WORK REQUIRED: In the records below, reproduce the part that opens with the line containing "pose: elev=76.5 azim=235.5" and closes with the line containing "Dot at: (188, 292)". Rename every "pose" to "camera" and leave everything else unchanged.

ENTRIES PROVIDED:
----

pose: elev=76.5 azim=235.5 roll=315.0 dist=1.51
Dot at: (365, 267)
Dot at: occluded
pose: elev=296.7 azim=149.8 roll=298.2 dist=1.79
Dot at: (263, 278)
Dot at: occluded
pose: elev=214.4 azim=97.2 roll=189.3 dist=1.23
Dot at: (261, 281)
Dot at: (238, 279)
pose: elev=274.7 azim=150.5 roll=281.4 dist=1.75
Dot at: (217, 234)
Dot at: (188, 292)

----

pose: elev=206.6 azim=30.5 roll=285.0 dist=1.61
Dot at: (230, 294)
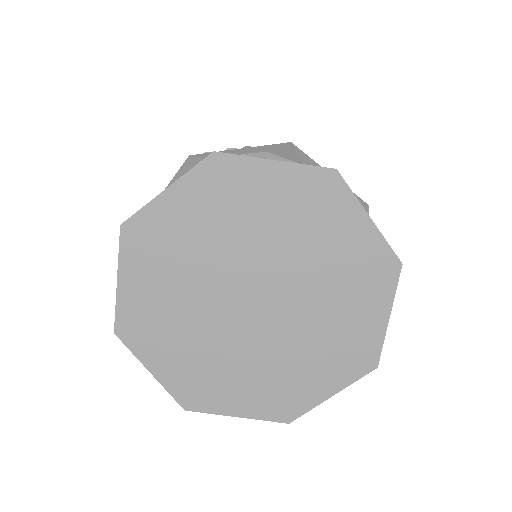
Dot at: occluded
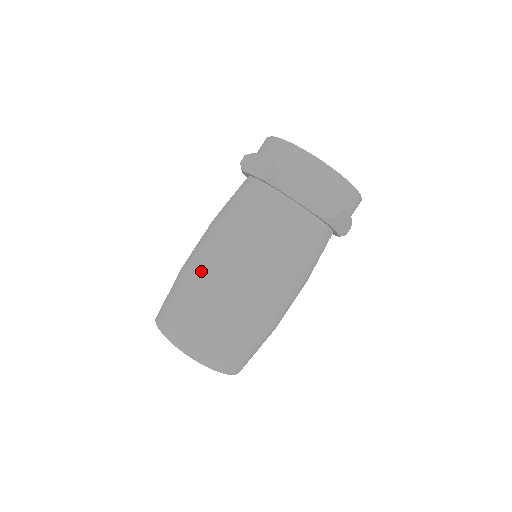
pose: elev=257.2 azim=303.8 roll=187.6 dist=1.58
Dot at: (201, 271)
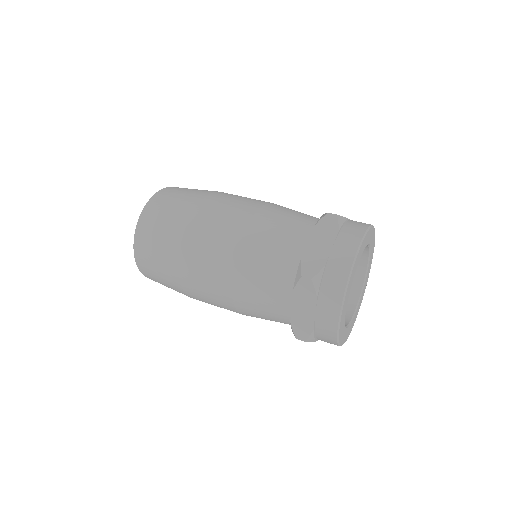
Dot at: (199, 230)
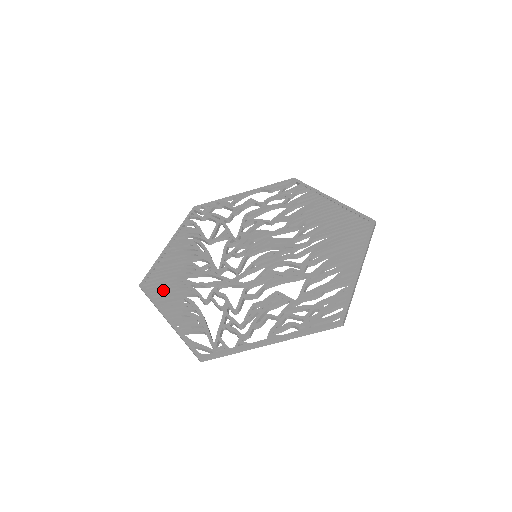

----

ANSWER TO THE EXERCISE:
camera: elev=76.5 azim=235.5 roll=315.0 dist=1.51
Dot at: (365, 267)
Dot at: occluded
camera: elev=296.7 azim=149.8 roll=298.2 dist=1.79
Dot at: (263, 278)
Dot at: occluded
camera: elev=214.4 azim=97.2 roll=189.3 dist=1.23
Dot at: (261, 281)
Dot at: (238, 279)
camera: elev=274.7 azim=150.5 roll=281.4 dist=1.75
Dot at: (217, 234)
Dot at: (188, 292)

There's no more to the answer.